An active cognitive lifestyle as a potential neuroprotective factor in Huntington's disease

A cognitive stimulating lifestyle has been observed to confer cognitive benefits in multiple neurodegenerative diseases. However, the underlying neurobiological basis of this phenomenon remains unclear. Huntington's disease can provide a suitable model to study the effects and neural mechanisms of cognitive engagement in neurodegeneration. In this study, we investigate the effect of lifestyle factors such as education, occupation and engagement in cognitive activities in Huntington's disease gene carriers on cognitive performance and age of onset as well as the underlying neural changes sustaining these effects, measured by magnetic resonance imaging.
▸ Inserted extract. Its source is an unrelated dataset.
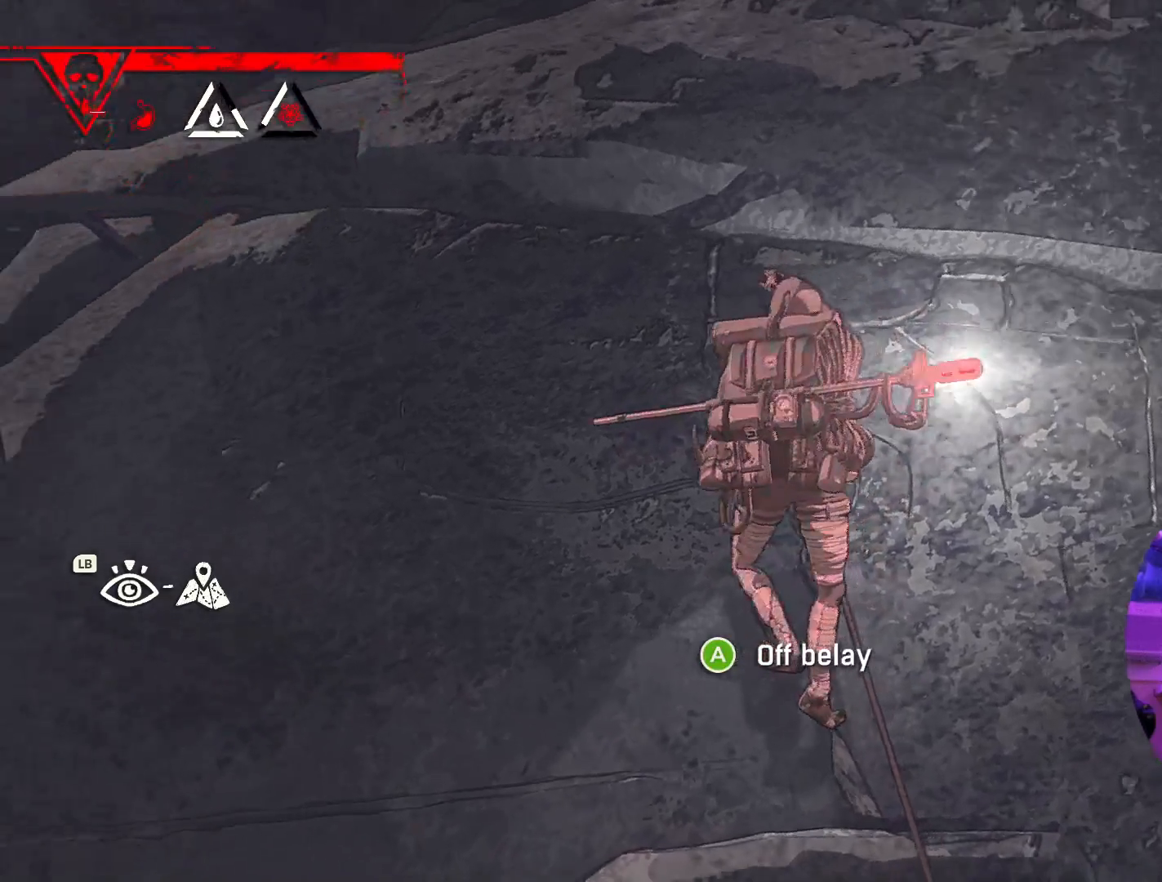
{"dt_ms": 500, "buttons": [], "left_stick": "center", "right_stick": "center", "events": [[117, "right_stick", "center"], [200, "left_stick", "center"], [317, "left_stick", "down"], [483, "left_stick", "center"]]}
Specifically, we analyzed both gray matter volume and the strength of connectivity of the executive control resting-state network. High levels of cognitive engagement were significantly associated with more preserved executive functions, a delay in the appearance of symptoms, reduced volume loss of the left precuneus and the bilateral caudate and a modulation of connectivity strength of anterior cingulate cortex and left angular gyrus with the executive control network. These findings suggest that a cognitively stimulating lifestyle may promote brain maintenance by modulating the executive control resting-state network and conferring protection against neurodegeneration, which results in a delayed onset of symptoms and improved performance in executive functions.